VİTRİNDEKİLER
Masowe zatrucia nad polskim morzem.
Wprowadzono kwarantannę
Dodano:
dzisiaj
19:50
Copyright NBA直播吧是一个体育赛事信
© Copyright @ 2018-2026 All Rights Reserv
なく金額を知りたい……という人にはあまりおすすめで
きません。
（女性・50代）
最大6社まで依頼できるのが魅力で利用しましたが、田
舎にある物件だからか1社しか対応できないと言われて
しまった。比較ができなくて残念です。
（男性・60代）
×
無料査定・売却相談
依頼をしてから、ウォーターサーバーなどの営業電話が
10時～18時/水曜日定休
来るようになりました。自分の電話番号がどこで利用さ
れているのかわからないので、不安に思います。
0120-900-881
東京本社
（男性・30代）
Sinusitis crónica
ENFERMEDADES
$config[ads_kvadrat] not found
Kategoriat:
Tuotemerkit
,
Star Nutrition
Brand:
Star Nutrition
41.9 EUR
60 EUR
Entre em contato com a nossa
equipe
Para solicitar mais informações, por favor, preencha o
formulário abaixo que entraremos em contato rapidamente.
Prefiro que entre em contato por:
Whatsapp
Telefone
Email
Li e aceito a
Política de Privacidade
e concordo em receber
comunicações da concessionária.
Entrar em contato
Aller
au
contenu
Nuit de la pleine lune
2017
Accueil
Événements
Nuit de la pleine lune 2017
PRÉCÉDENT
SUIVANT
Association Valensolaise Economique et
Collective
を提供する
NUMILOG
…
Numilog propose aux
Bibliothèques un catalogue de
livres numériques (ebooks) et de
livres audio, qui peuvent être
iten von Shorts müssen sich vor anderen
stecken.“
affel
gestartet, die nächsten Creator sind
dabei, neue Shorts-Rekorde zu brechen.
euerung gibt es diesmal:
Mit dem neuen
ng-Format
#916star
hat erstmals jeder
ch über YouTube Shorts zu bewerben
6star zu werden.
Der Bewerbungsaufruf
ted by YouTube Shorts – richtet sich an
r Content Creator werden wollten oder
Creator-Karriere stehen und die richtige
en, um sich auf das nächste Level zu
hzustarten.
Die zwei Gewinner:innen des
************
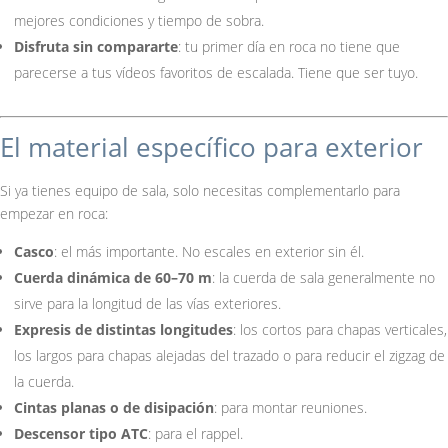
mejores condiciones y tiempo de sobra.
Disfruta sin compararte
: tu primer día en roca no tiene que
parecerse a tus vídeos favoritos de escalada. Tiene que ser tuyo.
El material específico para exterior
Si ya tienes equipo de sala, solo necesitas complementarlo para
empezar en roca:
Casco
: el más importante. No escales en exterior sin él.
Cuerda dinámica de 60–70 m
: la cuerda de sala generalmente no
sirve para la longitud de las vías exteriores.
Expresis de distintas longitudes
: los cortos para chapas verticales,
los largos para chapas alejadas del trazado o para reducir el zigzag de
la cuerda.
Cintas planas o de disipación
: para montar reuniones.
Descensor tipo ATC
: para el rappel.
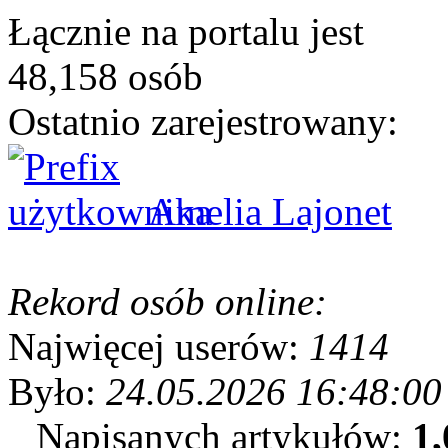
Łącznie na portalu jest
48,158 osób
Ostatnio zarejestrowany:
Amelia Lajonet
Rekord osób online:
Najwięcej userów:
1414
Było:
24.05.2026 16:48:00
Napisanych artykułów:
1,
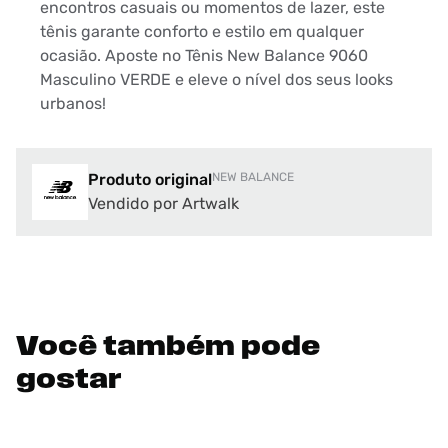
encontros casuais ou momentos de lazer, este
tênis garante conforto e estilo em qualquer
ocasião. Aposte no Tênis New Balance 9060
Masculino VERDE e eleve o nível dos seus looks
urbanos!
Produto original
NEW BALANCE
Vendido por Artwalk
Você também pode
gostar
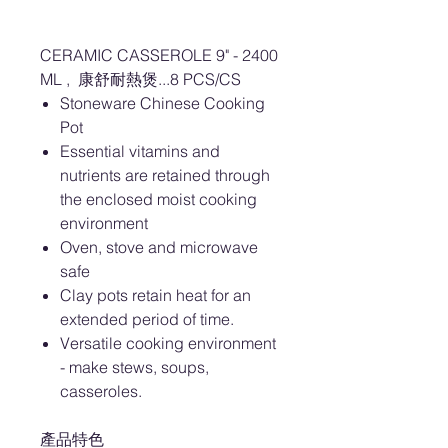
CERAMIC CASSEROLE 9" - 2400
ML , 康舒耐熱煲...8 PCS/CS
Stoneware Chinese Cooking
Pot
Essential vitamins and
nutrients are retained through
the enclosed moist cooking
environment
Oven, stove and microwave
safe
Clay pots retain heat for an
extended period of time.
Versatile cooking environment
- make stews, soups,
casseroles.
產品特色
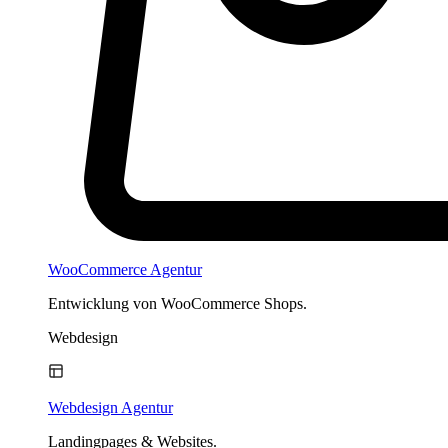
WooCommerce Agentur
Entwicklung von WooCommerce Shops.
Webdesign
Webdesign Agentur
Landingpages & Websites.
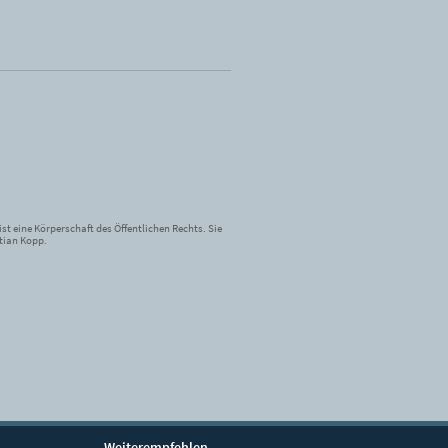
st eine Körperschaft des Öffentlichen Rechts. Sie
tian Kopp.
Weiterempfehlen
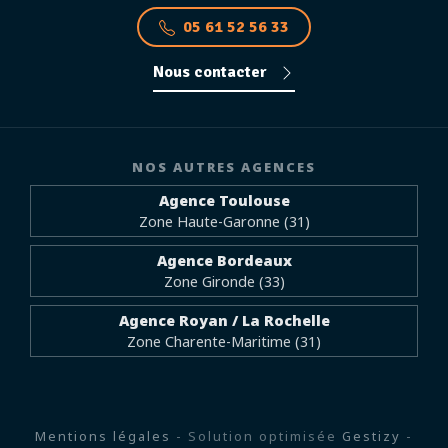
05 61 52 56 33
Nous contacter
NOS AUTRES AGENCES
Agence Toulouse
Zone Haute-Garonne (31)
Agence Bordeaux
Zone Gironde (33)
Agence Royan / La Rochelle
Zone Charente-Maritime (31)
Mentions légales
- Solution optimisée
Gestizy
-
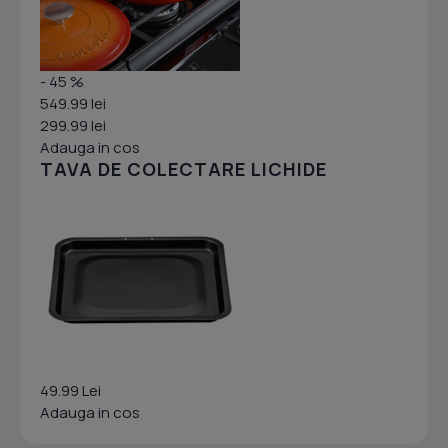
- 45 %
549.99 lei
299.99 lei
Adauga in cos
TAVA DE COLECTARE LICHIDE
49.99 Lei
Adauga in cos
************
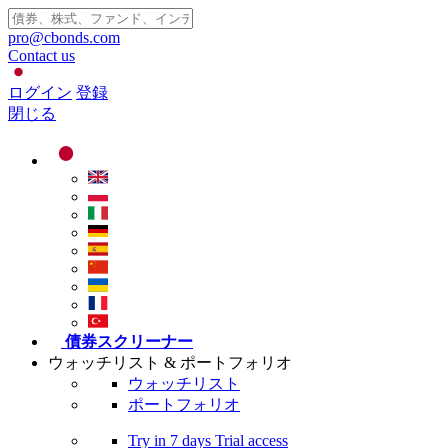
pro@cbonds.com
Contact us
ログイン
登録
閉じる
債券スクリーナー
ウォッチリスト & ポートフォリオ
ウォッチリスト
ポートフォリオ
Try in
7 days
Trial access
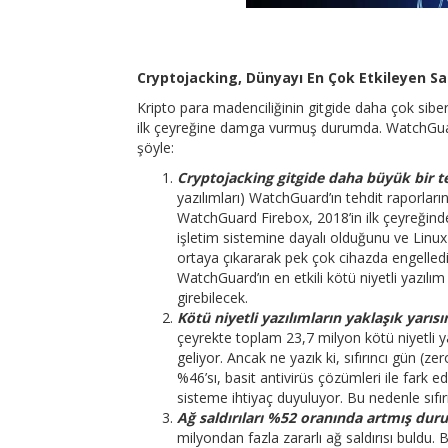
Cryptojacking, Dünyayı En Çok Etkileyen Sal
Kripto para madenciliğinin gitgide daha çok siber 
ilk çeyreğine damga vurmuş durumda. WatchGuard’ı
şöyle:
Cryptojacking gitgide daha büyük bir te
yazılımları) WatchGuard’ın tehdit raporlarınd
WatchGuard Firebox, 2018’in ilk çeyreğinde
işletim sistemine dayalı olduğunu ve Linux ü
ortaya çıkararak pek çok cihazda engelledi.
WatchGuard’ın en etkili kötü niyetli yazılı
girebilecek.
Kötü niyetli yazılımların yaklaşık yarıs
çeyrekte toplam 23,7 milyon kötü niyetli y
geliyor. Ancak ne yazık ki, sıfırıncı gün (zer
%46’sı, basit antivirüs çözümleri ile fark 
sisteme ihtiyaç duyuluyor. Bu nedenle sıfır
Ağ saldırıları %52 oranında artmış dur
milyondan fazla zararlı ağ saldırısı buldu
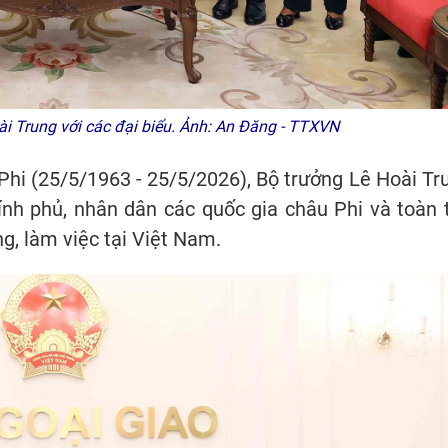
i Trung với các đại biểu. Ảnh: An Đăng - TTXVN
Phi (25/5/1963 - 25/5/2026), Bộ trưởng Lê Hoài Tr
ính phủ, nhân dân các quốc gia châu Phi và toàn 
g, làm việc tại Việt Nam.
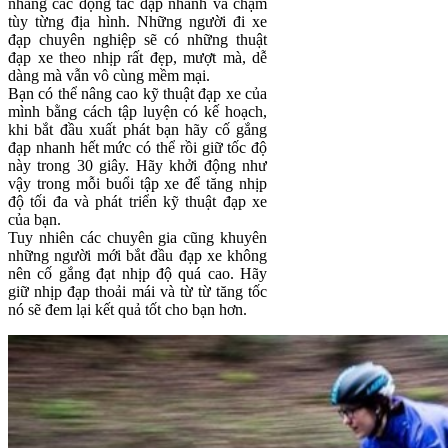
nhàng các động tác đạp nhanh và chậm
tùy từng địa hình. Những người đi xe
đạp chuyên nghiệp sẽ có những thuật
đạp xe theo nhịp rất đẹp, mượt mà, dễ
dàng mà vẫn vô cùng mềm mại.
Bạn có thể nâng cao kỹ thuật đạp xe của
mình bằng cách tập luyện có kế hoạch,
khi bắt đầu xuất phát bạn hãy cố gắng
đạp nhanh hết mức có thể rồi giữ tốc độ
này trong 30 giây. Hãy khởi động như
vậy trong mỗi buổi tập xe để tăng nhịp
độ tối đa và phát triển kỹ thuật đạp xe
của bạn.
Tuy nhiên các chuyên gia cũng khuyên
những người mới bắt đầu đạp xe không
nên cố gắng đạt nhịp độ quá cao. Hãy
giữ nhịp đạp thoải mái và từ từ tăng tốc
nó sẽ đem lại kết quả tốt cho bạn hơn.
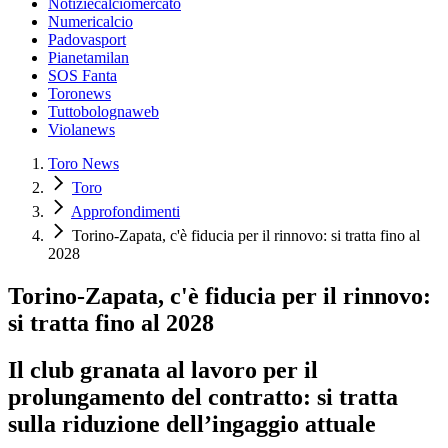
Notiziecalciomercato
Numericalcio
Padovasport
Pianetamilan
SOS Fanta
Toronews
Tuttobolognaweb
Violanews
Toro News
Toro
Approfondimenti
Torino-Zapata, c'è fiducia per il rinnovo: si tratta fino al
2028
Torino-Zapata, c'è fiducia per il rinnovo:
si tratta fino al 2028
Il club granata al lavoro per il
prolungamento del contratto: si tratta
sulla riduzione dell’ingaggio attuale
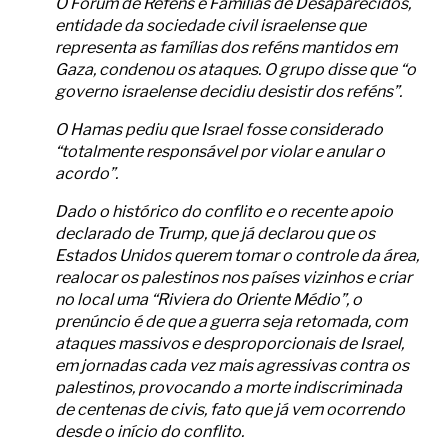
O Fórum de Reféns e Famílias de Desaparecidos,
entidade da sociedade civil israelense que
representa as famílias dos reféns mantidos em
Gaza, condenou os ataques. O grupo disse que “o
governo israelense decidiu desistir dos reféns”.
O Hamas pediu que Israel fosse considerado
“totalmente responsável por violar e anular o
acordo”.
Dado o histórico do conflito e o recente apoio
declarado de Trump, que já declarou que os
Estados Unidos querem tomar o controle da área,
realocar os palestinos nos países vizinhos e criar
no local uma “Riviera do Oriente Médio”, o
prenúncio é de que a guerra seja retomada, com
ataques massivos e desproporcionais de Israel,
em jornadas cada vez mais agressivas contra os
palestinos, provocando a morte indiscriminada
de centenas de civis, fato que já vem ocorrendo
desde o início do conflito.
************
- [INSTRUCTIONS TO FOLLOW]:
Copy, from the material above, each line in which the string "người" occurs.

- [RESPONSE BOX]:
tùy từng địa hình. Những người đi xe
những người mới bắt đầu đạp xe không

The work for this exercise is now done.